Analysis of Intact Monoclonal Antibodies Using an M3 MicroLC with the TripleTOF® 6600

Importance of the Topic

The rapid growth of therapeutic monoclonal antibodies (mAbs) in biopharmaceutical pipelines demands robust analytical workflows. Intact mass analysis provides critical insights into primary structure, heterogeneity and post-translational modifications that directly influence safety, efficacy and stability of these biologics.

Study Objectives and Overview

This study evaluates a microflow liquid chromatography–mass spectrometry (LC–MS) workflow using the SCIEX M3 MicroLC coupled to a TripleTOF 6600 system.
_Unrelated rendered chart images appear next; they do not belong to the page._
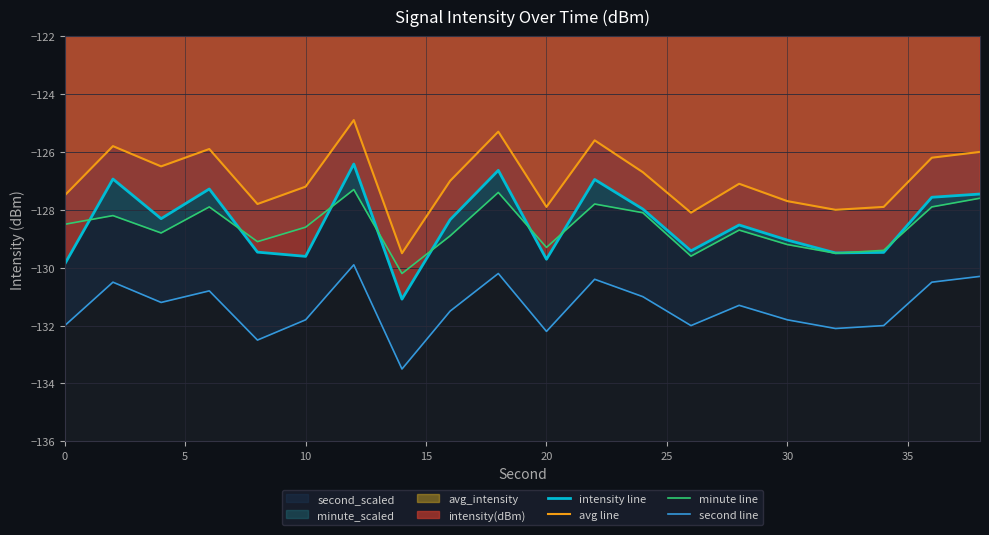

Does the chart display data point markers on the line(s)?

No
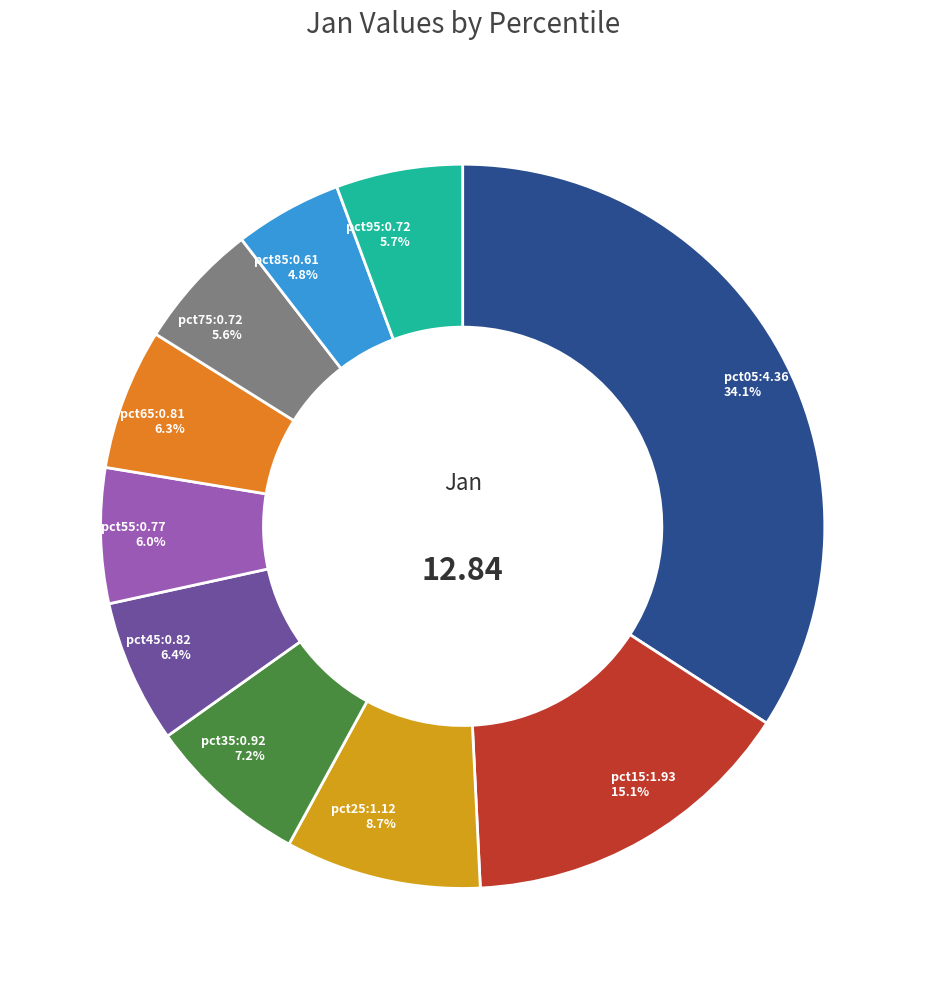

Does any single category account for the majority?

No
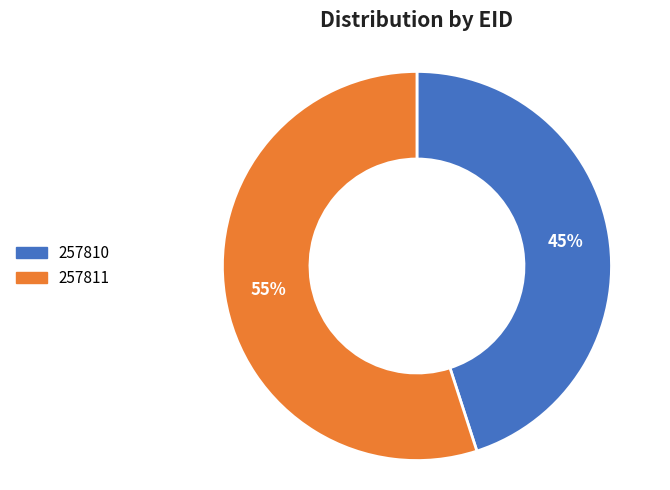

Is there a majority slice in this chart?

Yes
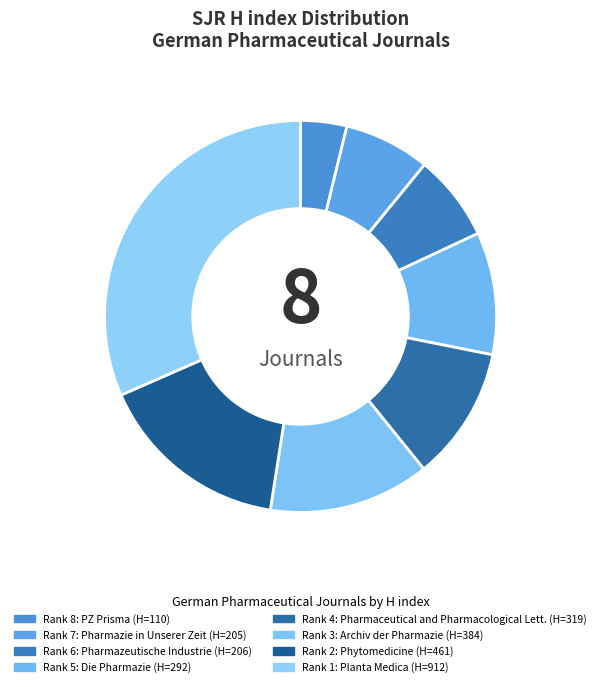

How many slices are in this pie chart?

8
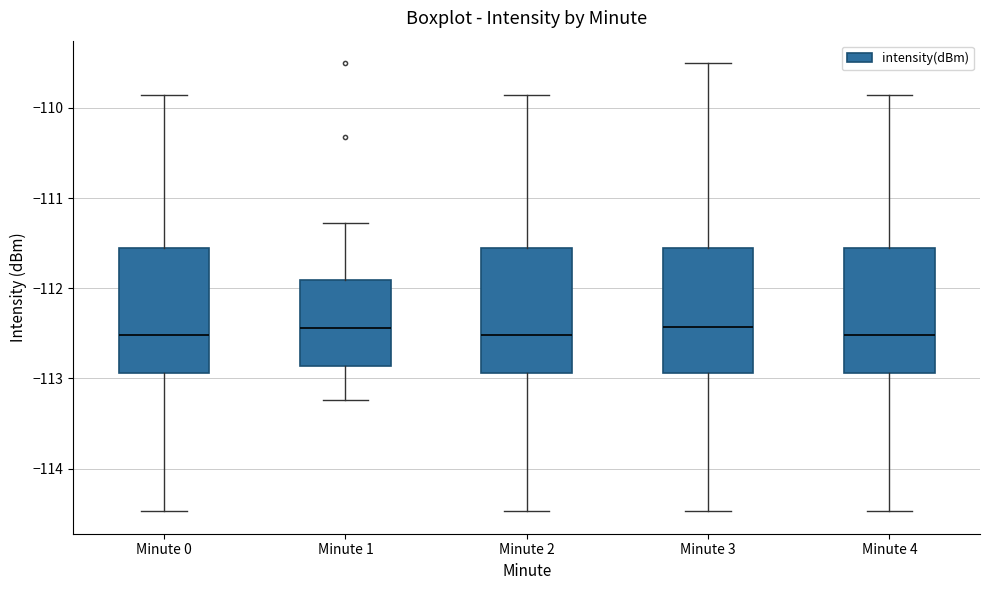

Reading left to right, read every box against the y-axis: the position of its median line, the range the box covers, and the ends of its whiskers. The values are not printed on the chart, so give them approximately, as read against the axis.

Minute 0: median -112.5, box -112.9 to -111.5, whiskers -114.5 to -109.9
Minute 1: median -112.4, box -112.9 to -111.9, whiskers -113.2 to -111.3
Minute 2: median -112.5, box -112.9 to -111.5, whiskers -114.5 to -109.9
Minute 3: median -112.4, box -112.9 to -111.5, whiskers -114.5 to -109.5
Minute 4: median -112.5, box -112.9 to -111.5, whiskers -114.5 to -109.9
Key aims include demonstrating on-column desalting for streamlined sample preparation, assessing sensitivity and quantitation performance across a wide dynamic range, and characterizing glyco-isoforms and other modifications on intact IgG1 antibodies.

Methodology and Instrumentation

Sample Preparation and On-Column Desalting

• Three IgG1 molecules (commercial standard, trastuzumab, adalimumab) were serially diluted from nanogram to subnanogram levels in 0.1% formic acid.
• On-column desalting was performed directly on the microLC system to minimize sample loss and preparation time, avoiding offline membrane filters.

LC–MS Conditions

• Microflow separation on SCIEX M3 MicroLC with Waters ACQUITY UPLC M-Class Protein BEH C4 column (300 µm × 50 mm, 1.7 µm, 300 Å) at 15 µl/min and 60 °C.
• Gradient: 3 min desalting at 20% organic, followed by 7 min linear ramp to 80% acetonitrile and reequilibration to 5%.
• MS acquisition on TripleTOF 6600 in intact protein mode with DuoSpray source and 25 µm electrode; spray voltage floated to zero during desalting, then set to 5500 V for analysis.
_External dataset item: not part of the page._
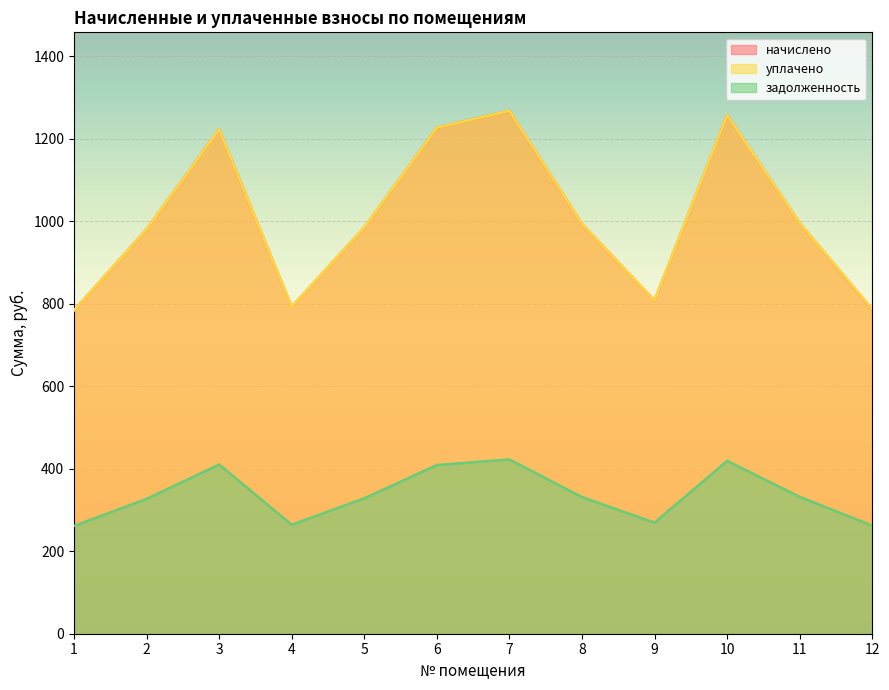

What is the total value across all series at 12?

1835.3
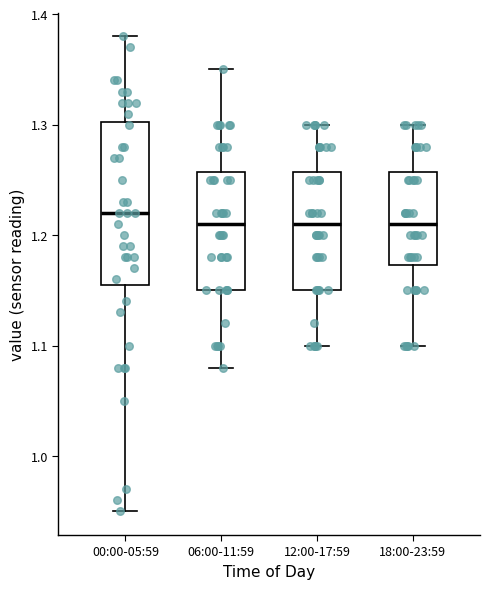

Which box has the highest median line?

00:00-05:59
Key Results and Discussion

Reproducibility and Sensitivity

• Retention time variation below 0.01 % and consistent peak areas across replicates.
• Quantitative linear dynamic range covering 0.1–100 ng per injection for multiple charge states with R²≥0.99.

Enhanced Detection

• On-column desalting outperformed offline membrane methods, yielding improved signal-to-noise and reduced sample loss.
• High-resolution mass accuracy enabled characterization of mAb glyco-isoforms down to 2.5 ng, including major variants (G0F, G1F, G2F) and PTMs such as deamidation, oxidation and N-terminal modifications.

Benefits and Practical Applications

• Single-run quantitation and characterization of intact mAbs with minimal sample handling and ~30 min prep time.
• High throughput capability (~140 samples per day) driven by a 10 min cycle time.
• Cost savings in solvents, desalting consumables and enzymes by eliminating offline cleanup.
• Robust quantitation over three orders of magnitude dynamic range suitable for QA/QC and bioanalysis.
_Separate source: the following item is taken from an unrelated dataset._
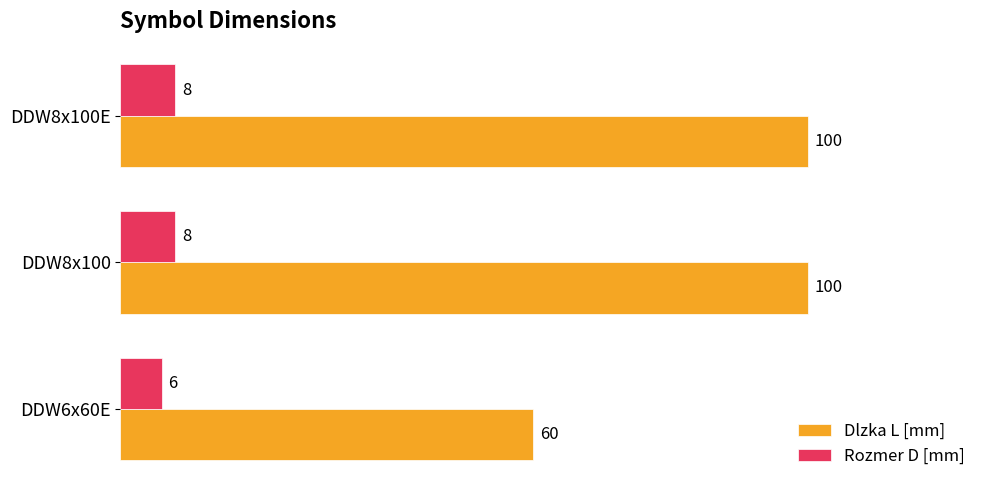

The Rozmer D [mm] series shows 14 at DDW8x100E. True or false?

False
Future Trends and Opportunities

Emerging needs in biologics analysis will drive integration of microflow LC-MS with advanced data processing to deepen proteoform profiling. Expanded use cases include high-throughput comparability studies, real-time process monitoring, and regulatory-compliant characterization of next-generation antibody-drug conjugates and biosimilars. Ongoing improvements in microfluidics, source design and software algorithms will further enhance sensitivity and throughput.

Conclusion

The combination of M3 MicroLC with on-column desalting and the TripleTOF 6600 platform delivers a robust, sensitive and high-throughput solution for intact mAb quantitative and qualitative analysis. This workflow simplifies sample preparation, extends dynamic range, and provides detailed molecular information critical for biotherapeutic development and quality control.

Reference

1. Johansen E, Shin B-H, Hunter C. Simultaneous Quantitative and Qualitative Analysis of Proteolytic Digests of Therapeutic Monoclonal Antibodies Using a TripleTOF System. SCIEX Technical Note 7460213-01.
2. Johansen E, Albanese J, Hunter C. Analysis of Intact and Reduced Therapeutic Monoclonal Antibodies using the TripleTOF 5600 System. SCIEX Technical Note 4220211-01.
3. Wagner HM. Linear Programming Techniques for Regression Analysis. Journal of the American Statistical Association, March 1959; p 207-212.
4. Albanese J, Hunter CL, Meitei NS. Profiling the Distribution of N-Glycosylation in Therapeutic Antibodies using the QTRAP 6500 System. SCIEX Technical Note RUO-MKT-02-2590-A.